Comment la nouvelle de ce changement a-t-elle été accueillie?

Ce changement impromptu à la tête de la Grande Mosquée a généré quelques remous dans les sphères musulmanes et médiatiques. Outre l’effet de surprise de cette transition, il est notamment reproché à M. Hafiz d’avoir, à différentes étapes de son parcours, fait des choix qui pourraient lui porter préjudice dans sa mission de conciliation et de dialogue.

Outre son action en justice, en 2006, contre Charlie Hebdo, auquel était reprochée la publication de caricatures du Prophète, perdue en appel, ainsi que contre l’écrivain Michel Houellebecq en 2001, l’avocat proche de Nicolas Sarkozy a aussi été en son temps le défenseur du Front Polisario, qui combattit dès 1973 pour l’indépendance du Sahara occidental. Ce territoire étant revendiqué par le Maroc, d’aucuns expriment des craintes quant aux relations que Chems-eddine Hafiz entretiendra avec les autorités marocaines actuelles.

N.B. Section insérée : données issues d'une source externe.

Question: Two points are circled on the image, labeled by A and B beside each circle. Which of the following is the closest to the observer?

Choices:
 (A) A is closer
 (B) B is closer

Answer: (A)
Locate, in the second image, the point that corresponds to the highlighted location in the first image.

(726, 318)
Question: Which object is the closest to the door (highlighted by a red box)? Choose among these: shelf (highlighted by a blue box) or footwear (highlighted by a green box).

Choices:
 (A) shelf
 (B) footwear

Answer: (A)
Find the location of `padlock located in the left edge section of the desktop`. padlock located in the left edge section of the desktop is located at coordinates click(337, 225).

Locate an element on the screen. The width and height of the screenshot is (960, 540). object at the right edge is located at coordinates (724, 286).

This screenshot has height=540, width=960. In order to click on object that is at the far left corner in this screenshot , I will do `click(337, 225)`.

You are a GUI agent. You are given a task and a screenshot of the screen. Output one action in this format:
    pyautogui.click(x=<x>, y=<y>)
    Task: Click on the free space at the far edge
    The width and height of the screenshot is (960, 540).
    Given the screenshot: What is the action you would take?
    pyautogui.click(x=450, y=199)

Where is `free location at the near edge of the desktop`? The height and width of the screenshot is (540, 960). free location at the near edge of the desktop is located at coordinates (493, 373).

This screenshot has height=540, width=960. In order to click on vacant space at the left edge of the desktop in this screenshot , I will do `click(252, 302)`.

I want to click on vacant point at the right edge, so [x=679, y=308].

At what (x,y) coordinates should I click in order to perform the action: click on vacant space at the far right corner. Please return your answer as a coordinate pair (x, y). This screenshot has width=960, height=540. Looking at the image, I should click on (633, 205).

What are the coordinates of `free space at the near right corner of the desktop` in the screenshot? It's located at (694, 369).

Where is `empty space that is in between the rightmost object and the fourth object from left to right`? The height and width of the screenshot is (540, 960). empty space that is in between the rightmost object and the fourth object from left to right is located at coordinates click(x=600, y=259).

Fatigué de ce dernier reproche, l’homme martèle qu’il est absurde de tenir coupable un avocat des torts de ses clients : un tel acharnement, ajoute-t-il, tend à la calomnie.

Toutefois, la critique la plus dure faite au nouveau recteur de la Grande Mosquée se réfère à des événements bien plus récents. En 2014, M. Hafiz a en effet été le président du comité de soutien d’Abdelaziz Bouteflika lors de la campagne qui mena ce dernier à son quatrième mandat à la présidence de l’État algérien.

Ce lourd passé ne lui fait-il pas courir le risque de mettre à mal ses relations avec l’Algérie post-Bouteflika, principale mécène de la Grande Mosquée ? Interpellé sur ce sujet, l’intéressé affirme n’avoir, de tout temps, recherché que le meilleur pour ses deux pays et le renforcement des liens qui les unissent. Son soutien à Bouteflika, en 2014, non renouvelé en 2019, ne reflétait selon lui qu’un choix de raison, en faveur de celui qui lui semblait le plus à même de mener à bien cette mission de renforcement des liens internationaux.